Whatever our dreams might be, humans are also creatures of habit, and plans for personal development can often be subsumed in daily routines.
Karen Carmeli, practitioner of the Grinberg Method, believes our bad habits physically manifest themselves as back pain, headaches, fatigue and emotional imbalance. “Most people try to tackle problems intellectually without fully understanding the true origin of behavior or physical discomfort,” she says.
The Grinberg Method proposes a balance between what’s learned intellectually and what is learned physically and corporeally. Developed from roots in reflexology by former paramedic Avi Grinberg in the early 1970s, the Method endeavors to holistically teach the use of movement, physical pressure and breathing exercises to increase awareness and create change in the mind and body. The objective is to increase one’s attention to what’s going on inside—and why we do what we do. Of several practitioners around the world, Carmeli is the only one in Japan.
Carmeli begins her craft with a series of one-on-one sessions in which she asks her client a number of questions, from personal goals or
struggles to physical discomforts or emotional disorders. The idea is to establish what the subject needs and touch on the originating source of any problems. The essence of why subjects answer a certain way leads to a greater understanding of how they can change for the better.
This is followed by elements akin to massage, with Carmeli even examining the soles of clients’s feet as she searches for painful points in the body and works to remove them. “This is no normal massage, and it’s not a time to relax and take it easy,” she explains. “The client must also work to pinpoint and remove these painful areas by counteracting the practitioner’s physical pressure.”

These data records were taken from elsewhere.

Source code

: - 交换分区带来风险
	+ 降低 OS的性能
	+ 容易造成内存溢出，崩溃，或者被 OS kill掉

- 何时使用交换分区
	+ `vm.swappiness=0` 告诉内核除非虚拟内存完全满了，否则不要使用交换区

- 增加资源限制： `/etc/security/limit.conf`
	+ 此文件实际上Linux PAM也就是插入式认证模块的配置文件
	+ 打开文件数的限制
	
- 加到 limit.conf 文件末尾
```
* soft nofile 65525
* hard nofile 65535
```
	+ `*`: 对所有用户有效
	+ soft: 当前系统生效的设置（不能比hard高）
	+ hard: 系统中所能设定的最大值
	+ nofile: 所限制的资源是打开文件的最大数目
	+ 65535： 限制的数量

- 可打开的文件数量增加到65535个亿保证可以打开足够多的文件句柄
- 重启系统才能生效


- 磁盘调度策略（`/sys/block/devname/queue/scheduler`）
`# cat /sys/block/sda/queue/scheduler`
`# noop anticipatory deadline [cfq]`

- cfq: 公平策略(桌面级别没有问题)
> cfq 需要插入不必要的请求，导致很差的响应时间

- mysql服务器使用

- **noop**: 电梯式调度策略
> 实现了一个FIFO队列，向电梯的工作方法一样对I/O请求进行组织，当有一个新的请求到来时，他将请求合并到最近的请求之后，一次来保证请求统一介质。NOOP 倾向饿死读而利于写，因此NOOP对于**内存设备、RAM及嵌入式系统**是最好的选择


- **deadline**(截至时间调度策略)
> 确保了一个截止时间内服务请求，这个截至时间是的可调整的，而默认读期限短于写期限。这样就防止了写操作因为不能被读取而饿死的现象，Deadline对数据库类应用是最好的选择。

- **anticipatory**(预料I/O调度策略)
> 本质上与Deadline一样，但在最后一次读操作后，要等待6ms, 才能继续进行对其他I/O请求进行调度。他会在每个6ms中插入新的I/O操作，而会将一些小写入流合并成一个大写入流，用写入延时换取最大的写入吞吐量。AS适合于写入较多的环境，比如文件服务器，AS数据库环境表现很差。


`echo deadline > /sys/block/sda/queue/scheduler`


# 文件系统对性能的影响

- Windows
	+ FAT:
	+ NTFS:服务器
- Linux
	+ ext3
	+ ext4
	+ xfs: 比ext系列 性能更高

The technique is frequently painful at first, owing to what Carmeli describes as built-up muscular tension and energy. These aches and pains, she says, are manifestations of vices developed over years of bad posture, stress, nervous habits and poor management of emotional experiences. By counteracting this pain and learning to prevent its creation by dealing healthily with physical and emotional stress, subjects can achieve a state of continual development.
The Grinberg Method is an individual process, and the number of required sessions varies greatly from client to client. Some learn quickly; others need more time to recognize and end longstanding habits. “The most important thing is that clients want to learn how to improve themselves emotionally and physically,” Carmeli says. They can then use this knowledge on their own and live life with a greater freedom of movement and expression.
Having undergone a series of sessions, I can say it was often an agony unlike anything I’ve ever experienced: sharp and deep, like being repeatedly impaled by a dagger. That’s not to say the pain I experienced was a bad thing. I was left physically exhausted, yet surprisingly refreshed, relaxed and with a sense of clarity. I became acutely aware that although I’m generally healthy, there’s a lot more I could proactively do to improve my wellness. I was told that clients can report raised energy levels, reductions in physical pain and the removal of repetitive negative behavior.
Whether you think this sort of thing is spiritual mumbo jumbo or right up your alley, all I know is that I had the most effective massage therapy of my life.